To start with the trivial and unknowable question first, I have no idea why so many people are convinced that the Romney who was governor of Massachusetts is the “real” Romney. If I had to guess, I would speculate that instinctively Romney is substantially more conservative on social issues than Reagan or either Bush and no better on economic issues. But, anyway, even if I’m wrong about that it’s completely irrelevant. He’ll govern as the head of a very right-wing Republican coalition and will be working with a Republican Congress that will send him plenty of terrible legislation. He’ll be working with the Republican foreign policy apparatus that will be urging him to attack Iran and will probably succeed. We don’t even want to think about what will happen to the federal courts. What Romney really thinks about this stuff is beside the point. John Tyler isn’t a successful leadership model for someone who wants to run for re-election.
And for that matter, it’s not correct to say that Romney’s record as governor as Massachusetts is meaningfully “moderate.” Sure, it was moderate for a national Republican…but for a Republican who wanted statewide office in Massachusetts it was about as wingnutty as he could get away with. As a commenter astutely noted, Ronald Reagan had by national standards a relatively moderate record as governor of California. Who cares? If you think Romney will govern as a moderate because of his record as governor, your number must be very valuable to people who sell lists to telemarketers.
There’s nothing “centrist” about Mitt Romney, 2012 Republican presidential candidate.
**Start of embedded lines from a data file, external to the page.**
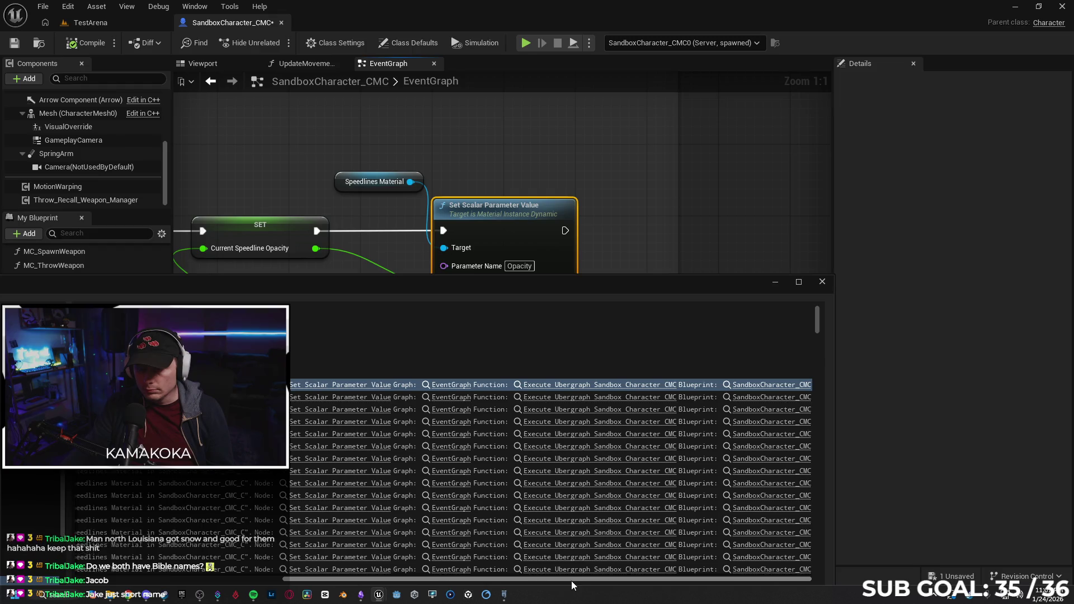
pyautogui.moveTo(597, 582); pyautogui.dragTo(324, 566)
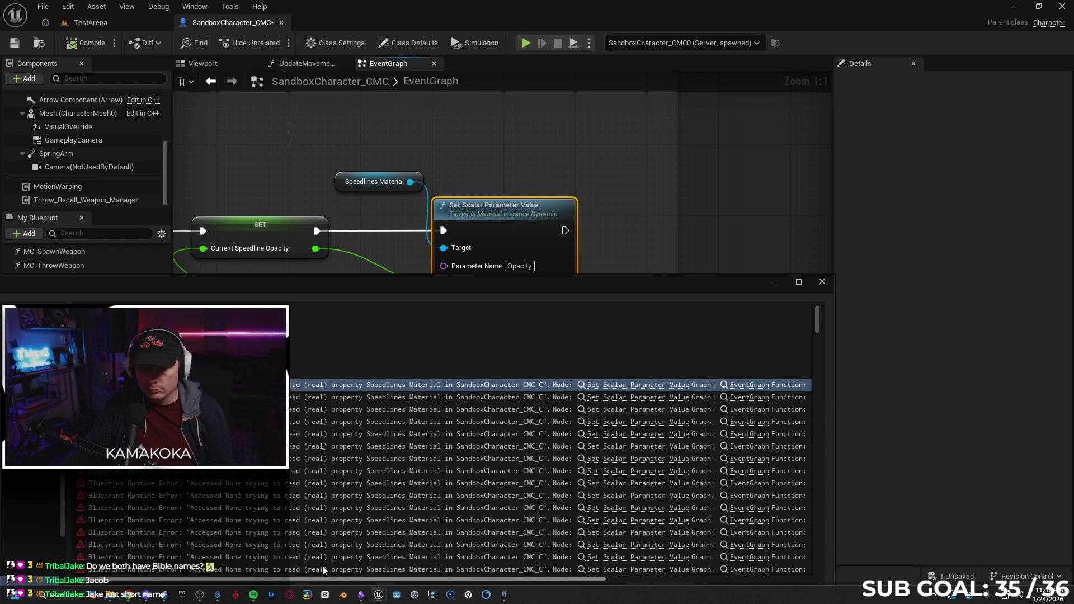
pyautogui.click(168, 385)
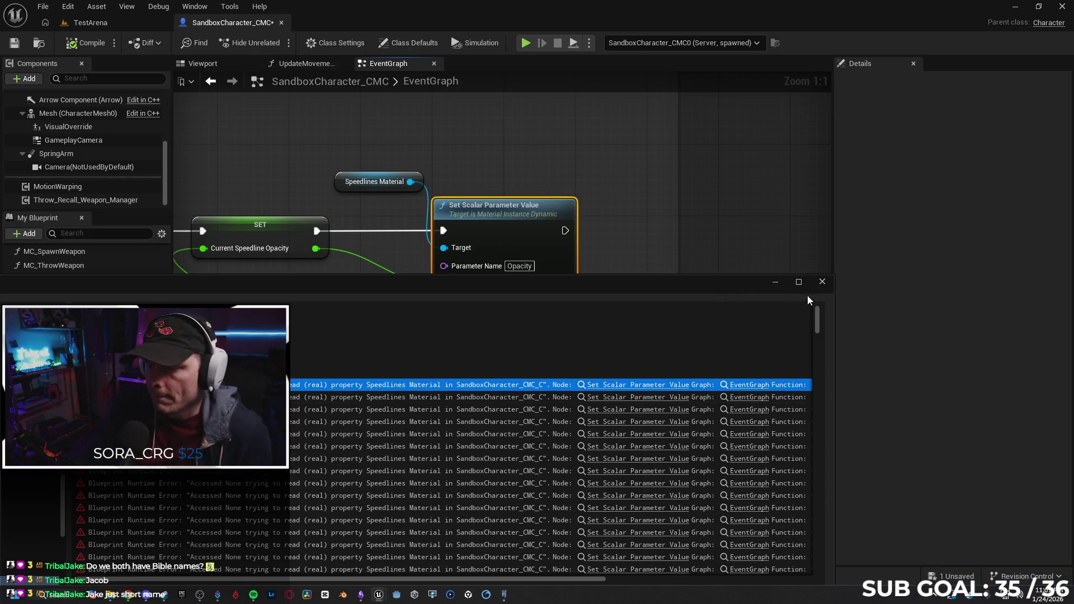
pyautogui.click(128, 594)
# Tell Gemini the fix worked but new errors appear, pasting the Speedlines Material runtime error.
pyautogui.write('That worke')
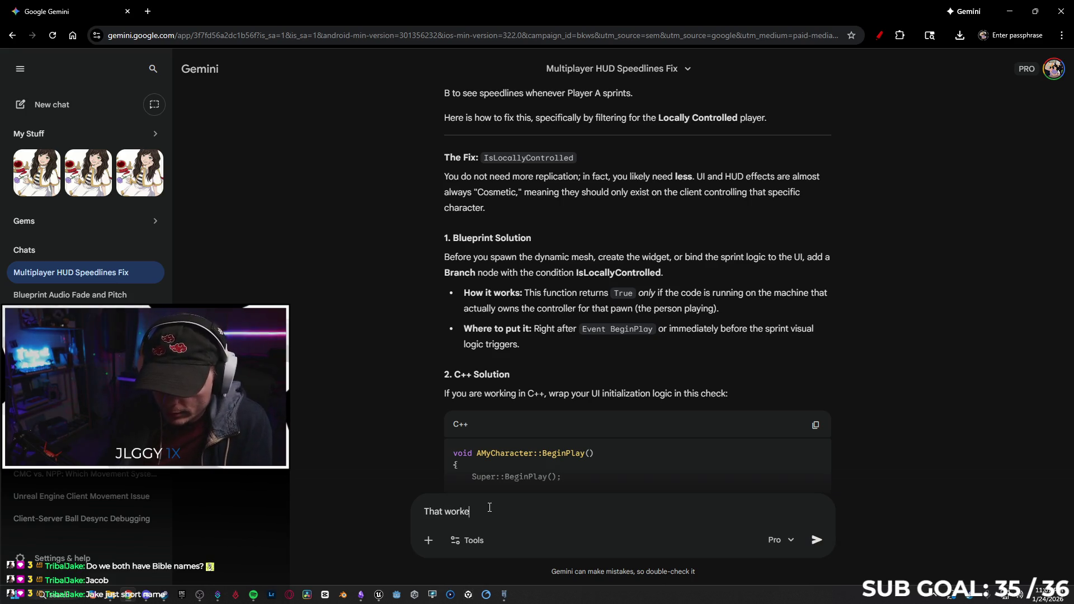
pyautogui.write('but ')
pyautogui.write('now ')
pyautogui.write('enerating')
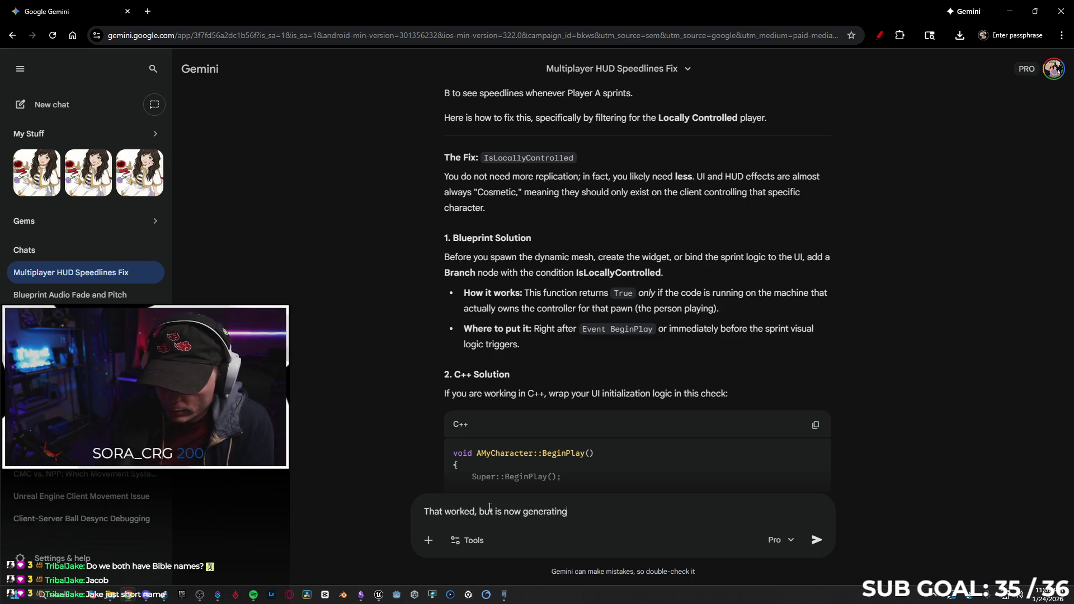
pyautogui.write('ew error')
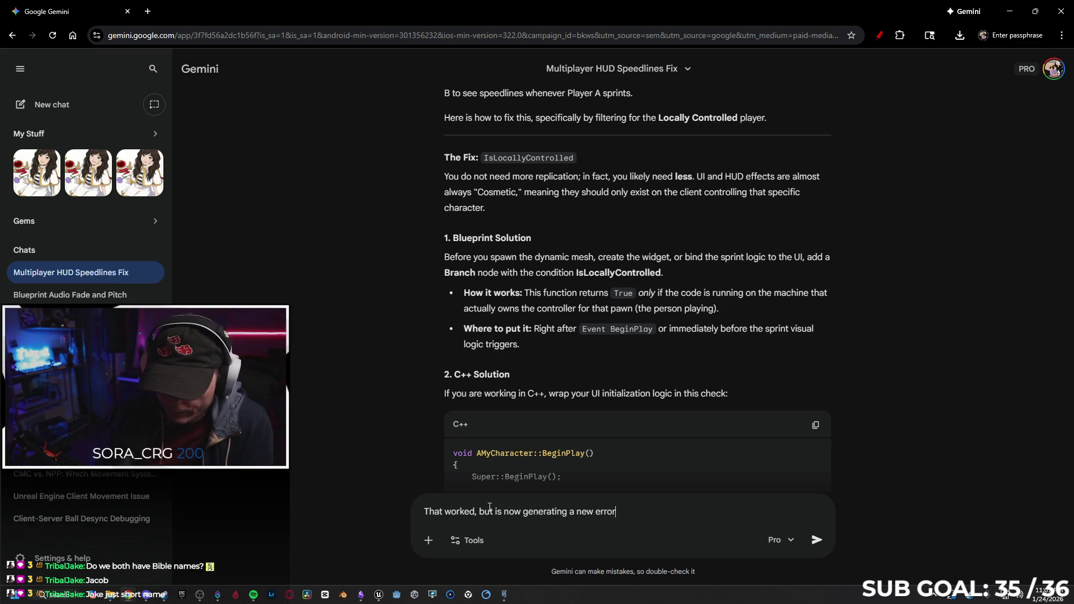
pyautogui.write('. The ma')
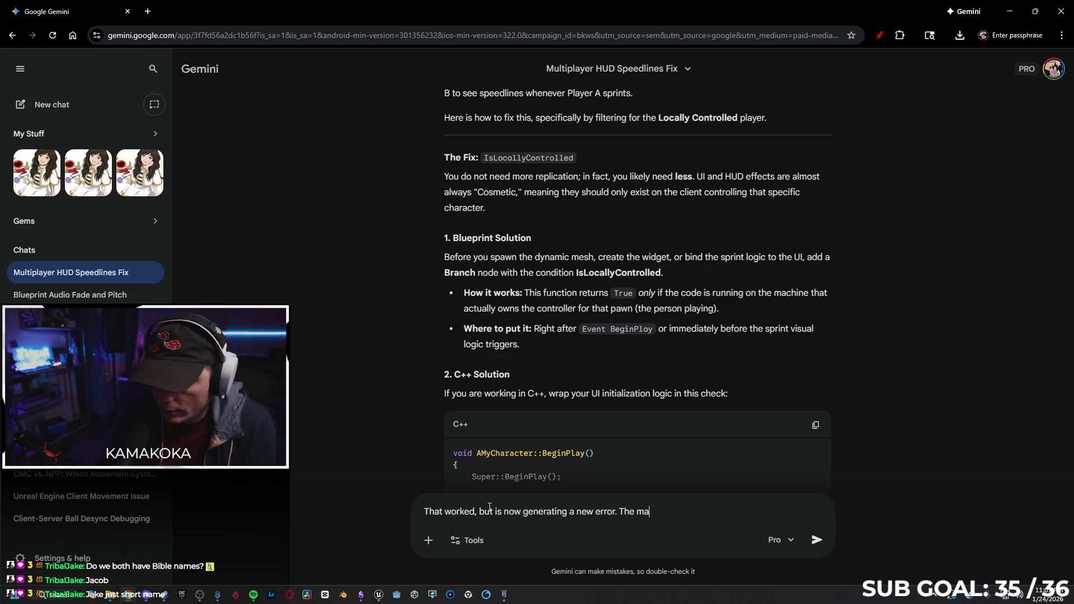
pyautogui.write('ial instance')
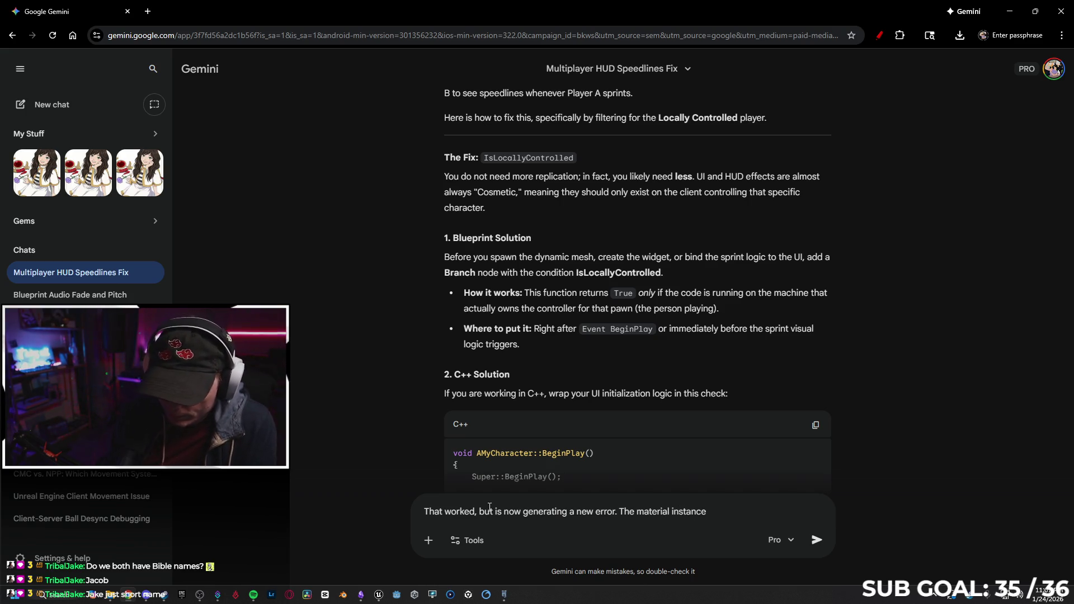
pyautogui.write(' the abil')
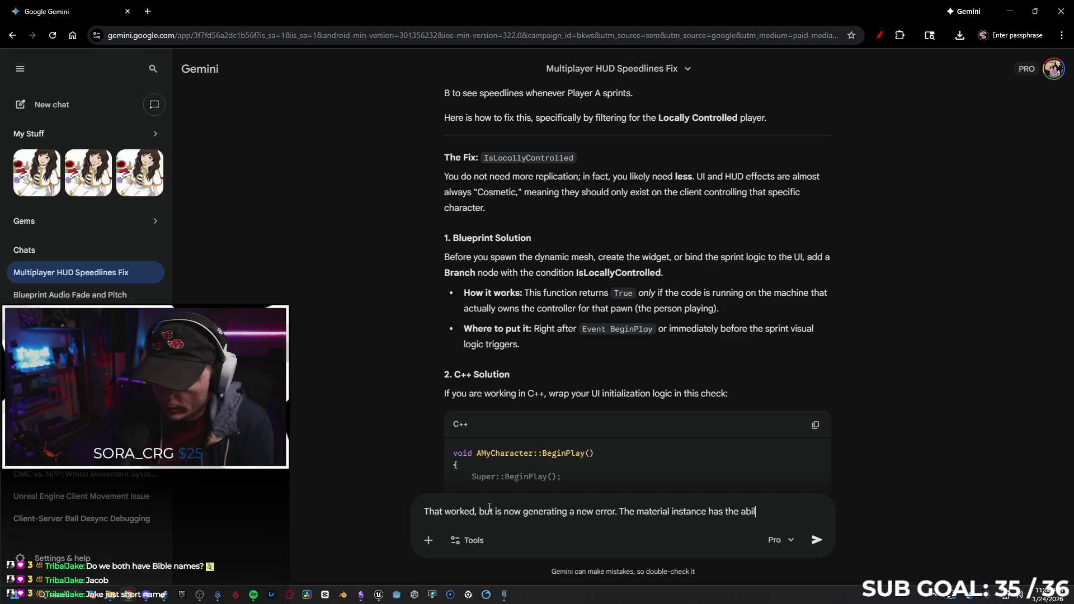
pyautogui.write('ity rt')
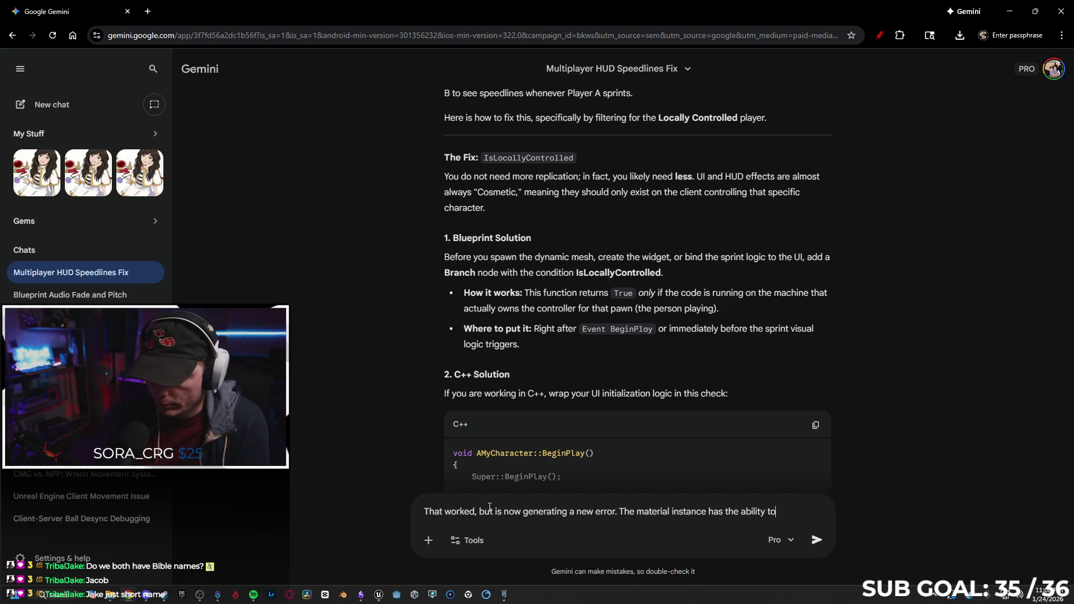
pyautogui.write('t the opacir')
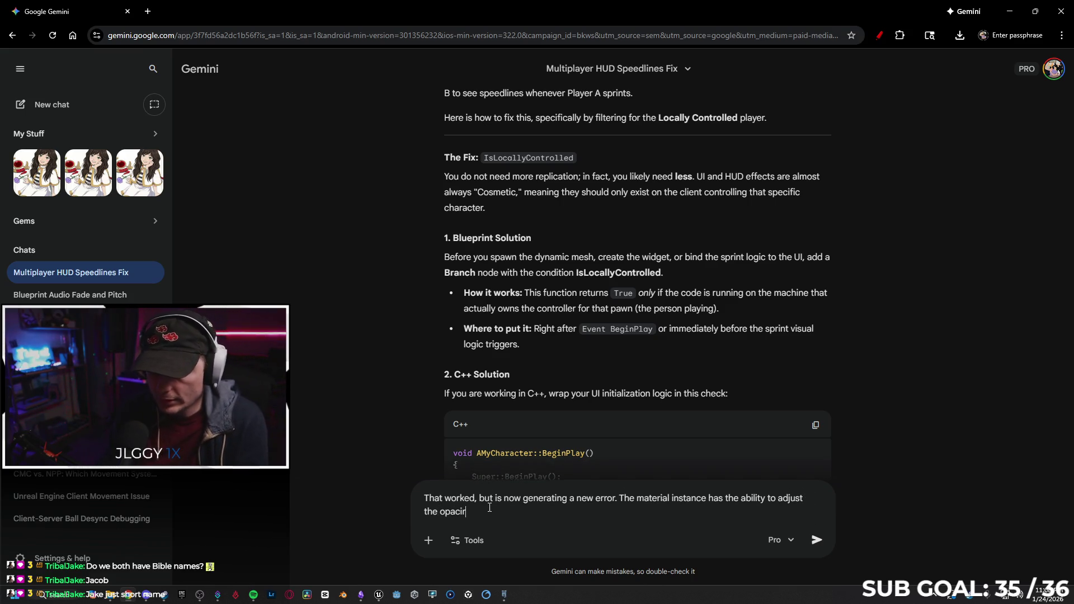
pyautogui.write(' based on events')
He’s be worse-to-far worse than the Obama administration on most issues and better on absolutely none. If you’re bored by the 2012 elections that’s your privilege (in more ways than one), but if you think the stakes are trivial you’re out of your mind.
…By the way, I should mention Rob found a Matt Stoller classic where he pledges his life savings and house to Bernie Maddoff: “Trying to figure out whether I think [Romney winning] would be modestly good or modestly bad. Romney’s more liberal than ppl think.” Jeez, at least Bush had to make some vague gestures towards moderation to convince the rubes. Anyway, if you think that 1896 was a huge win for progressive politics, you will indeed love the Romney administration.